Year of Graduation
Applying recursive tensor neural network model to sentiment analysis of internet shop reviews in Russian language
School of Applied Mathematics and Information Science
With an increase in the number of users that post their opinions on the internet, manual processing of opinions has become impossible. Therefore, the field of automatic sentiment analysis is developing rapidly. One of the recent methods of sentiment analysis, Recursive Neural Tensor Model, has showed much better results compared to earlier approaches of text analysis in English. The main goals of this study are to develop a program which implements this technique for texts in Russian, to reveal its advantages and disadvantages, and to assess a possibility of its practical application to sentiment analysis of internet-shop reviews.In order to test the model a sample of 247 reviews on a particular internet shop from Yandex.Market website was extracted. Each review contains a five-point scale rating of the shop’s quality. These ratings are considered to be estimations of the sentiment of each sentence in the review.
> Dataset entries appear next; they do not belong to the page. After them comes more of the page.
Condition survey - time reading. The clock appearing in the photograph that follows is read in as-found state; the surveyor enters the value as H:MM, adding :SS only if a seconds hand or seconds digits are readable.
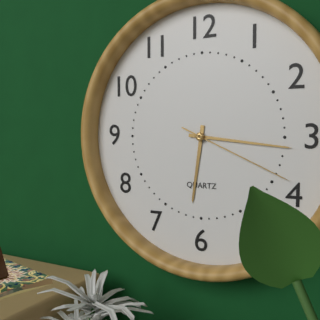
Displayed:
6:16:19
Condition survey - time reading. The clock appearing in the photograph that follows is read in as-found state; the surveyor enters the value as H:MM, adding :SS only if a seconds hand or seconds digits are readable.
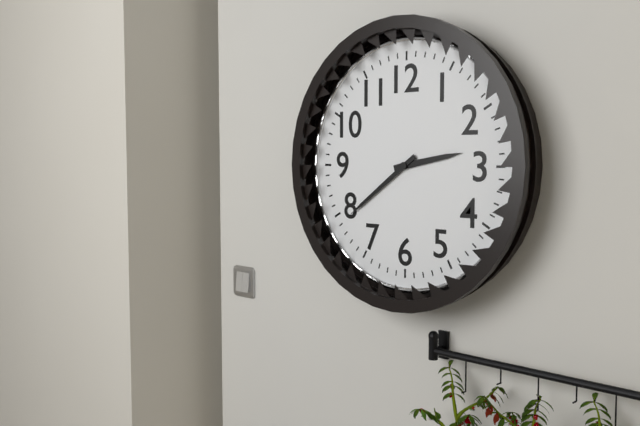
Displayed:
2:39
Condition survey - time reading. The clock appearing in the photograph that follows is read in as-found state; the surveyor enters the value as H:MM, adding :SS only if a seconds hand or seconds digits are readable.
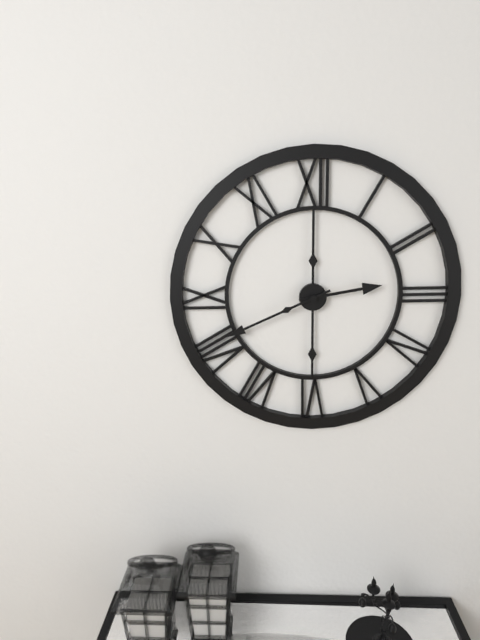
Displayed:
2:41
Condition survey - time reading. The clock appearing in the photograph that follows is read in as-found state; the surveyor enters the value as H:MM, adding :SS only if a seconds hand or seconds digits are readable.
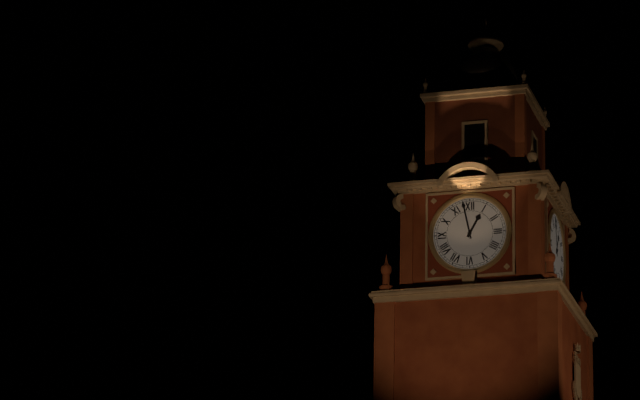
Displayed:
12:58
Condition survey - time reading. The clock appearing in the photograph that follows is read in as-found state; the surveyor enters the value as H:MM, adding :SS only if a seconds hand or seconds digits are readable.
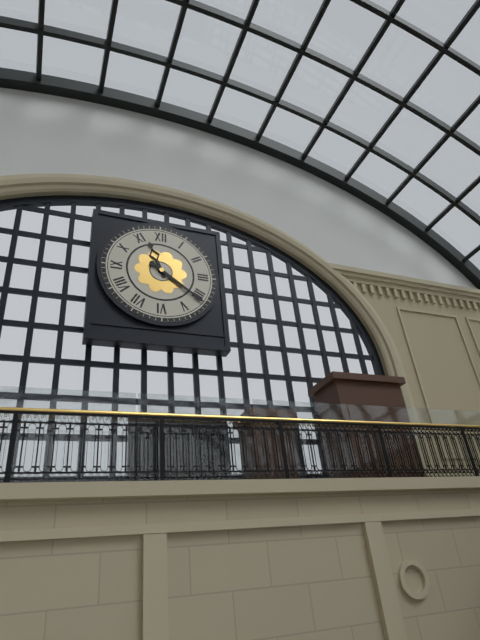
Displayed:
11:21
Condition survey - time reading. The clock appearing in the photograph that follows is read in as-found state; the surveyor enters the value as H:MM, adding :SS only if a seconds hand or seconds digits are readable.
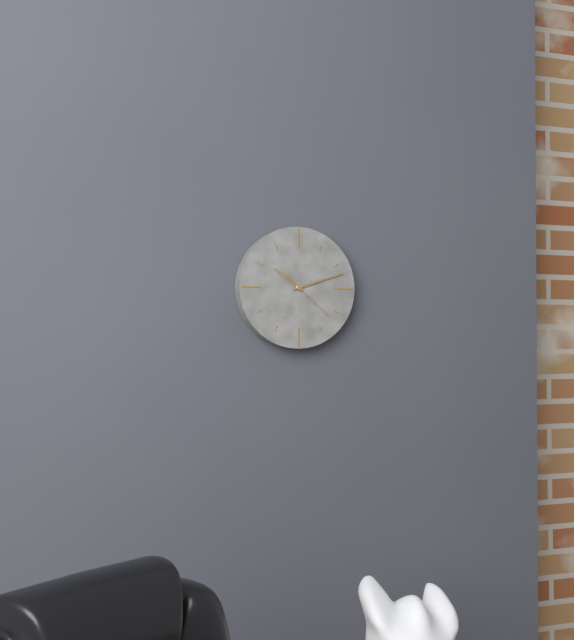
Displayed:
10:12:22
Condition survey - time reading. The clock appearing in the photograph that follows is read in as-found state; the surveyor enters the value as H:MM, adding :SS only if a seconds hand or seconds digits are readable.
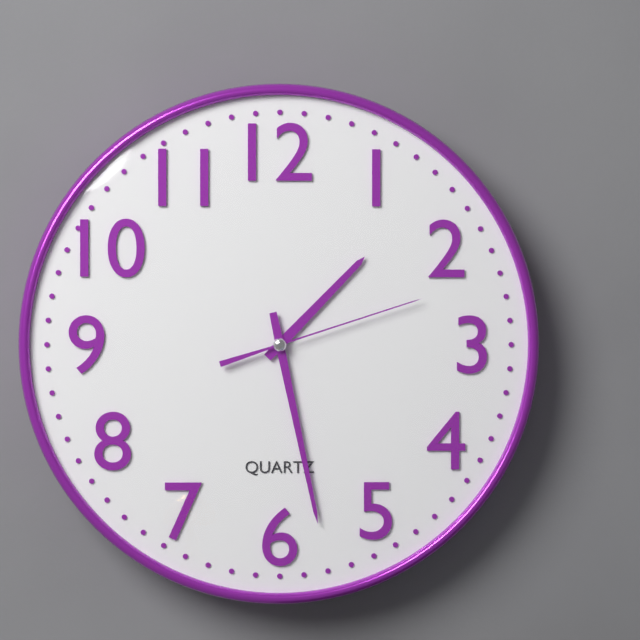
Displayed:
1:28:12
For each sentence in the sample a binary dependency tree was constructed with the use of “АОТ” morphology analyzer and the programming module for interactive syntax analysis developed by the authors of this study. Reviewers’ original spelling in sample was retained though.The studied model was implemented using C++ programming language. It was compared with classic sentiment analysis methods, based on bag-of-words model, by the accuracy of binary review classification into two classes (with rating from “1” to “2” and with rating from “3” to “5”) using only one sentence from the review. The conducted experiments showed that though the studied model takes syntactic information into account, its accuracy is lower than the accuracy of one of the classic methods that does not require this information. Moreover, it was noted that unlike classic techniques, for which accuracy tends to rise with an increase in the number of words in a sentence, Recursive Neural Tensor Model shows good accuracy for short and medium-sized sentences (up to 15 words) while its accuracy for long sentences is significantly lower.This behavior of the studied model may be caused by accumulating of a big number of grammar mistakes in the sample and also of the fact that unlike the original study an estimation of sentiment of each phrase of each sentence for the used sample is unknown.